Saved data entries
────────────────────
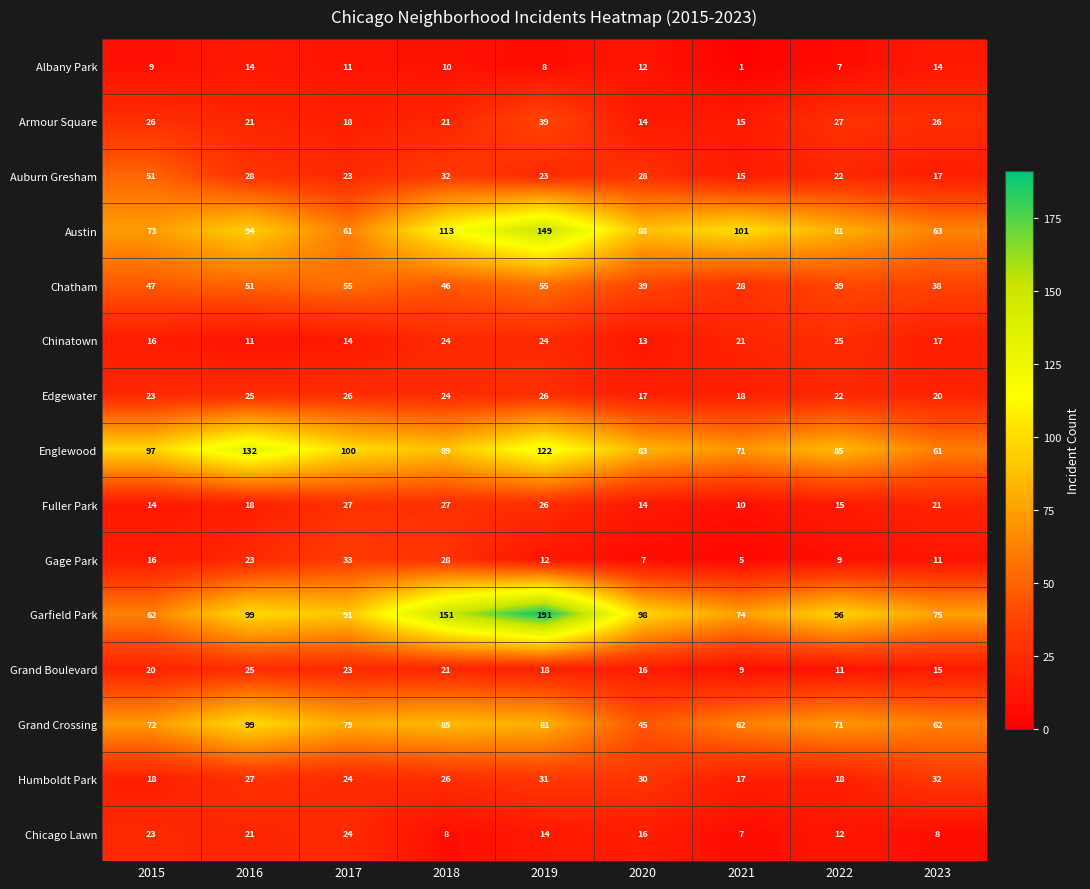

What is the difference between the second highest and second lowest values in the Gage Park series?

21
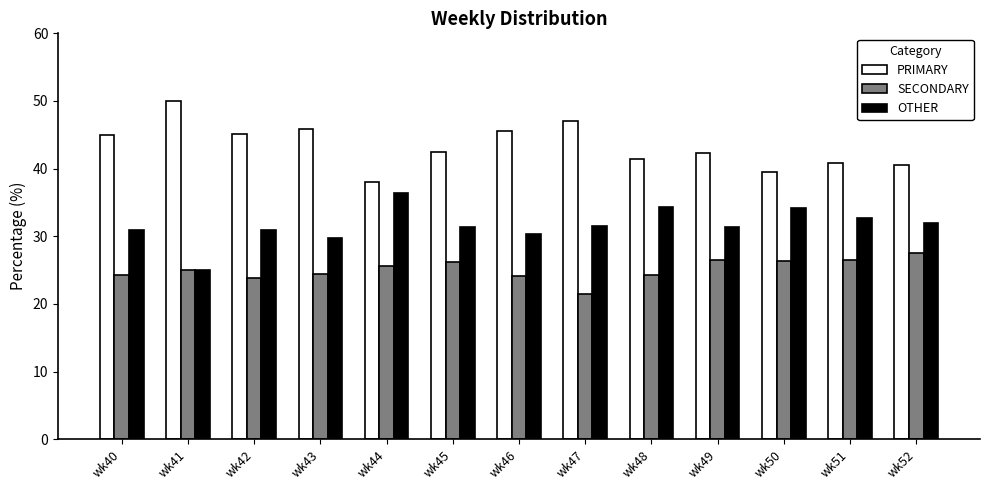

Is the value of PRIMARY at wk47 greater than the value of SECONDARY at wk45?

Yes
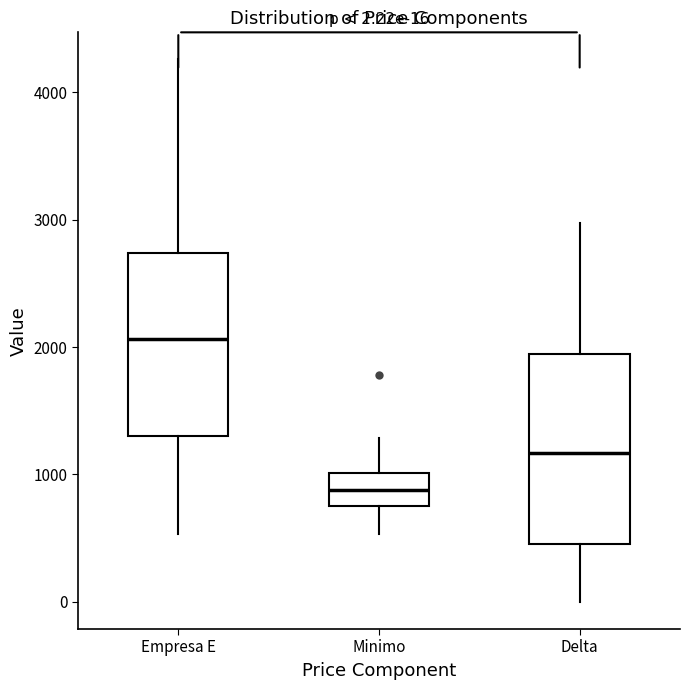

Which box has the lowest median line?

Minimo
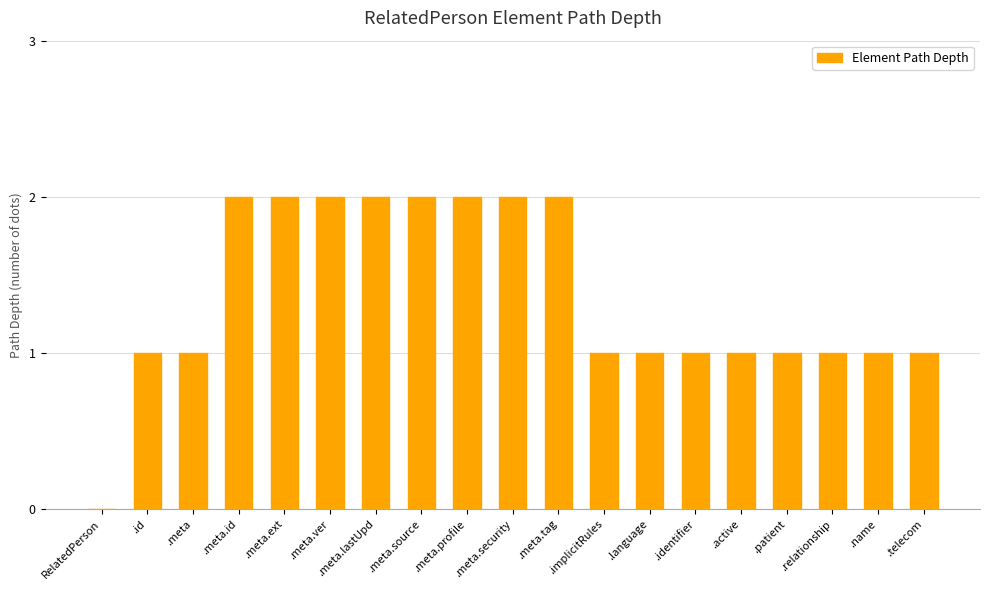

Is it true that the value at .meta.tag is 2?

True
────────────────────
• [Instructions to follow] Edit the listing by changing "series" to "dataset" and keeping every other part the same. Give back all of the listing without the pictures.

• [Exercise result]
What is the difference between the second highest and second lowest values in the Gage Park dataset?

21

Is the value of PRIMARY at wk47 greater than the value of SECONDARY at wk45?

Yes

Which box has the lowest median line?

Minimo

Is it true that the value at .meta.tag is 2?

True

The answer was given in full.